Ah' thanks! :thumbup: , maby this will solve my issues when trying to put an auto TPS on mine so my piggy back fuel management computer will work. Hopefully I wont have to do any splicing. But I wont know untill I find a junk auto somewhere and look under the hood.


----------



## OK85NA2T (Nov 4, 2005)

You can't even get your car to start how are you doing piggy back fuel management.


----------



## Zen31ZR (Mar 24, 2004)

OK85NA2T said:


> Let this be a lesson... listen to what OK85ZX has to say, and you won't have to think as much.

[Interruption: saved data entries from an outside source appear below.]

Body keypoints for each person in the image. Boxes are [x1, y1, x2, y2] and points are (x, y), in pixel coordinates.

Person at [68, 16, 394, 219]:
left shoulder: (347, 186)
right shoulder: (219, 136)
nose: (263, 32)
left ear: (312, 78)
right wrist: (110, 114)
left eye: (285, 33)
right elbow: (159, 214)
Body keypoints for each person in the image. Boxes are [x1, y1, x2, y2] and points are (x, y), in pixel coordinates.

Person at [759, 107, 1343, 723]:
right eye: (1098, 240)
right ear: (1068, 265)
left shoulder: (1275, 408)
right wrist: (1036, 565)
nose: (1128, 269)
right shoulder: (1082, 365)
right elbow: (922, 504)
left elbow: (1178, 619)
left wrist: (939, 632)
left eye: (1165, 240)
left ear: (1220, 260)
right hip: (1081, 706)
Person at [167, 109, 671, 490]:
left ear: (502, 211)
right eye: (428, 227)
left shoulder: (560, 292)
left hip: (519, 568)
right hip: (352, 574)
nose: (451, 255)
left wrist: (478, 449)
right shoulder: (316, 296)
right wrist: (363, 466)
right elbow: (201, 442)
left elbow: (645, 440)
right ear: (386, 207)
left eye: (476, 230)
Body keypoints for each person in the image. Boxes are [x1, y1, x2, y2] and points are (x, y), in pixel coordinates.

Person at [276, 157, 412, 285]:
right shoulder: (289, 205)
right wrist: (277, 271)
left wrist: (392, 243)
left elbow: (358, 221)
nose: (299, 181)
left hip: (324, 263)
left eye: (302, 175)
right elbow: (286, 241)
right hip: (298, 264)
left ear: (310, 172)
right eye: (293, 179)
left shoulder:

Getting a bit full of ourselves are we?  I didn't see you in here providing any more direct answers than anyone else...... Get off your high horse, before you get knocked off.


----------



## OK85NA2T (Nov 4, 2005)

It's true though right? If my advice was taken, less thought would have been put in that day :kiss:


----------



## ICP Sux0rZ! (Jan 10, 2005)

OK85NA2T said:


> It's true though right? If my advice was taken, less thought would have been put in that day :kiss:


and if we did that, he wouldn't have found out that plug is for the auto's, thus leaving his question still unanswered


----------



## OK85NA2T (Nov 4, 2005)

ICP Sux0rZ! said:


> and if we did that, he wouldn't have found out that plug is for the auto's, thus leaving his question still unanswered



But my whole arguement was that it didn't matter as it didn't affect any parties involved. ok


----------



## ICP Sux0rZ! (Jan 10, 2005)

OK85NA2T said:


> But my whole arguement was that it didn't matter as it didn't affect any parties involved. ok


we dont care what your arguement was, the guy asked a question and you basically refused to give him an answer

how does telling him "it doesn't matter" solve the issue at hand, he wanted to know what the plug was for, as did i and a few others, after talking it over with Zen on AIM we both came to the conclusion that was something for the auto tranny, but we were still unsure, but when the guy from florida comfirmed that he had an auto and had the extra plug in use it proved that it was indeed for the auto tranny

if your gonna hang around here help and answer peoples questions, and stop trying to prove your better then us, we honestly dont care, on here we are all equal


----------



## OK85NA2T (Nov 4, 2005)

no my penis is bigger! =)


----------